En un mot comme en cent, il faut s’occuper de l’histoire de France : Quant à ce qu’on appelle la mémoire, elle n’est rien sans l’Histoire ; et il n’est pas inutile, à ce propos, de se souvenir que, pour paraphraser Stéphane Audoin-Rouzeau et Annette Becker dans 14-18, Retrouver la guerre, le devoir de mémoire n’annule pas le devoir d’histoire, c’est-à-dire celui de travailler sans cesse, de communiquer sans cesse sur ce travail, de le diffuser, de le rendre accessible, et ce, dans un unique but : créer une proximité entre le monde scientifique et la société. Comment ne pas s’indigner de l’abandon et parfois de la destruction de l’université ? Comme si les savoirs et les connaissances n’étaient que des futilités en comparaison des professions dites productives. Comme si la notion même de civilisation n’impliquait pas l’excellence culturelle et intellectuelle.

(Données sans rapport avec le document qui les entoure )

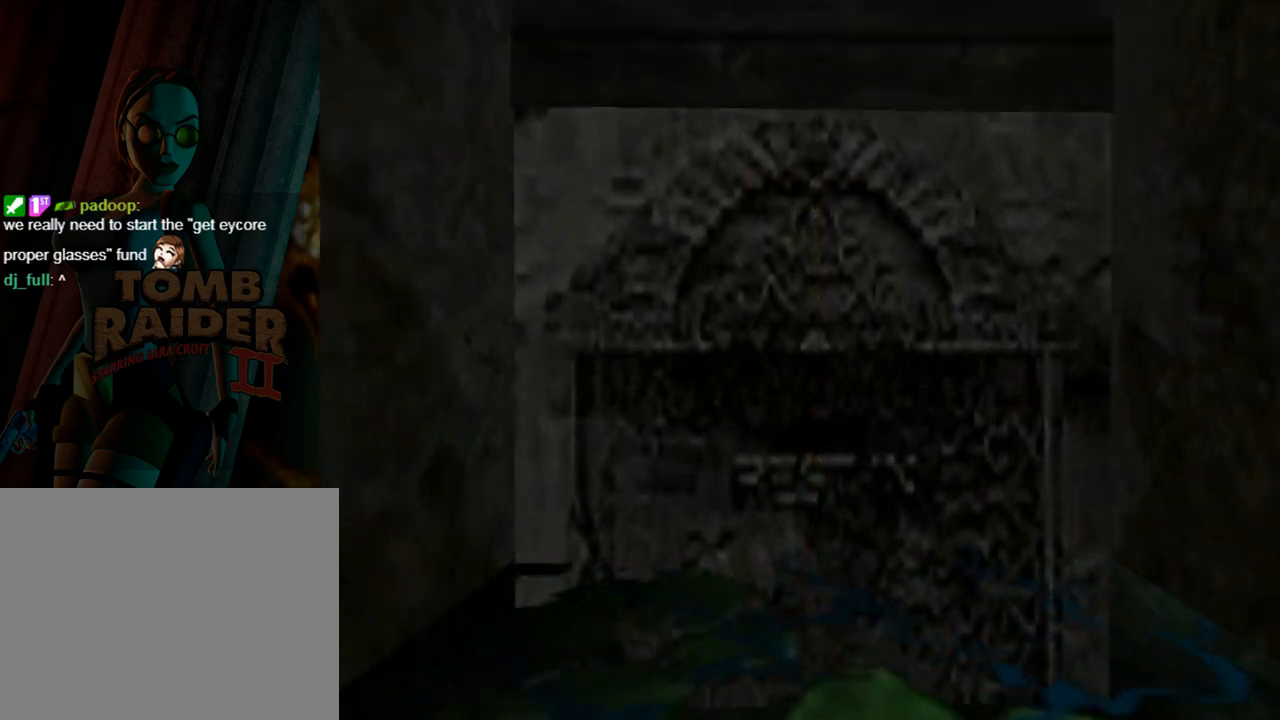
{"buttons": ["L1", "DPAD_UP"], "left_stick": "center", "events": [[200, "DPAD_LEFT", "down"], [433, "DPAD_LEFT", "up"]]}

En un mot comme en cent, il faut s’occuper de l’histoire de France : La Fondation Napoléon a passé une année entière, 2021, à tendre la main, y compris parfois sur des plateaux de télévision, à des associations consacrées à la mémoire de l’esclavage pour travailler ensemble sur ces sujets, produire des notes, renouer le dialogue, avec une réciprocité qu’on qualifiera ici de contestable. Des initiatives salutaires sont passées sous silence. Ainsi du très original Dimitri Casali, qui, pendant plusieurs années, a visité des lycées de banlieue pour essayer de transmettre l’histoire napoléonienne à des enfants qui, a priori, ne s’en sentaient pas proches. De même prévoit-il d’organiser une série de concerts, « historocks », consacrés à l’intégralité de l’histoire de France, et pas seulement à Jeanne d’Arc ou à Louis XIV, mais aussi au Front populaire de Léon Blum. Pourquoi ces initiatives sont opposées à l’histoire des discriminations ou à celle de l’esclavage ? Pourquoi l’Histoire dans ce qu’elle a de plus populaire, de plus évident, de plus intuitif devrait-elle être méprisée ou remisée au rang de propagande droitière ? Ces outrances sont au moins aussi bêtes que celles dirigées contre l’histoire mondiale.

Des plaies que l’on croyait cautérisées se révèlent béantes ; et les tabous d’hier deviennent les sujets d’actualité d’aujourd’hui. Internationaliser l’histoire de France est une idée intéressante, mais elle ne doit pas conduire à la conclusion fausse et dangereuse d’après laquelle il n’y aurait plus rien d’intéressant à dire sur l’Histoire de l’Hexagone des deux cents dernières années. Nous savons que la Révolution française n’est pas terminée, que les guerres de l’Empire ne sont pas terminées, que la Commune et les années 1930 sont sans cesse rejouées, et désormais que Vichy peut être décrétée ville ouverte de la mémoire à n’importe quel moment.